### GIVEN INFORMATION
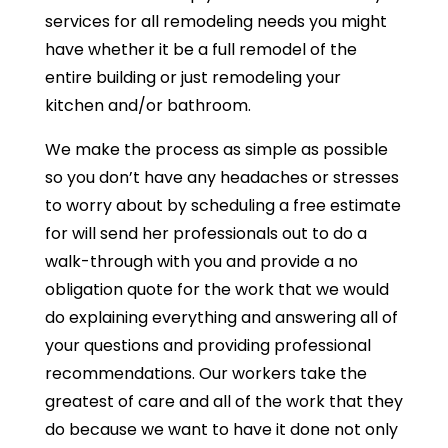
services for all remodeling needs you might
have whether it be a full remodel of the
entire building or just remodeling your
kitchen and/or bathroom.
We make the process as simple as possible
so you don’t have any headaches or stresses
to worry about by scheduling a free estimate
for will send her professionals out to do a
walk-through with you and provide a no
obligation quote for the work that we would
do explaining everything and answering all of
your questions and providing professional
recommendations. Our workers take the
greatest of care and all of the work that they
do because we want to have it done not only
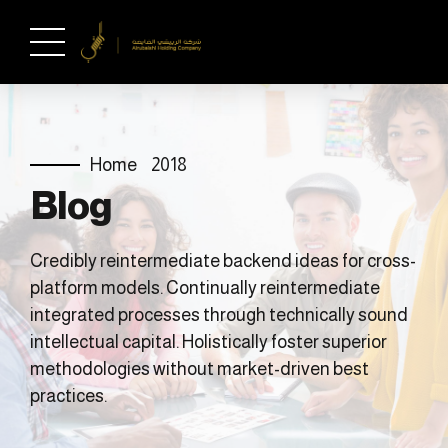
Home
2018
Blog
Credibly reintermediate backend ideas for cross-
platform models. Continually reintermediate
integrated processes through technically sound
intellectual capital. Holistically foster superior
methodologies without market-driven best
practices.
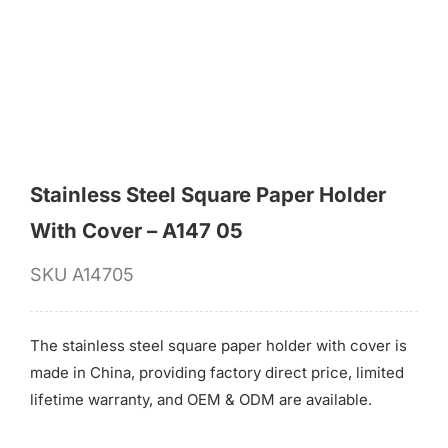
for:
Stainless Steel Square Paper Holder
With Cover – A147 05
SKU
A14705
The stainless steel square paper holder with cover is
made in China, providing factory direct price, limited
lifetime warranty, and OEM & ODM are available.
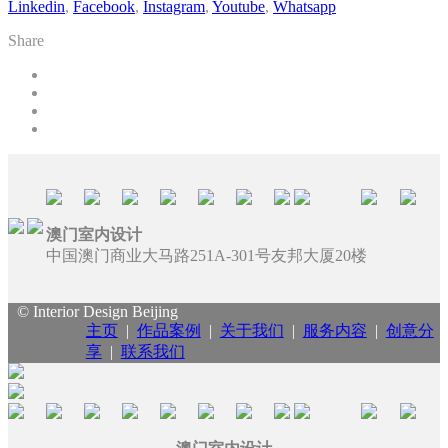
Linkedin
,
Facebook
,
Instagram
,
Youtube
,
Whatsapp
Share
澳门室内设计
中国澳门商业大马路251A-301号友邦大厦20楼
© Interior Design Beijing
主页
|
作品案例
|
关于我们
|
服务内容
|
创意分
享
|
联系我们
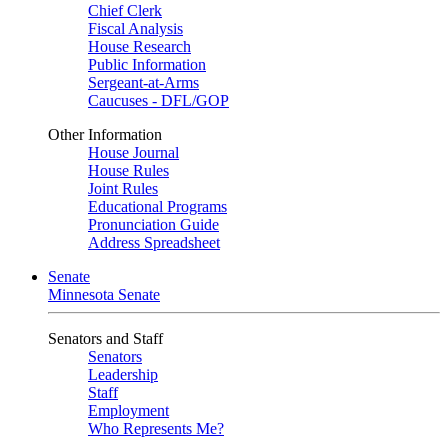
Chief Clerk
Fiscal Analysis
House Research
Public Information
Sergeant-at-Arms
Caucuses - DFL/GOP
Other Information
House Journal
House Rules
Joint Rules
Educational Programs
Pronunciation Guide
Address Spreadsheet
Senate
Minnesota Senate
Senators and Staff
Senators
Leadership
Staff
Employment
Who Represents Me?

### TASK REQUIREMENTS
Which lines in the listing above include the string "that"? Copy each of them.

### ANSWER FOR THIS EXERCISE
obligation quote for the work that we would
greatest of care and all of the work that they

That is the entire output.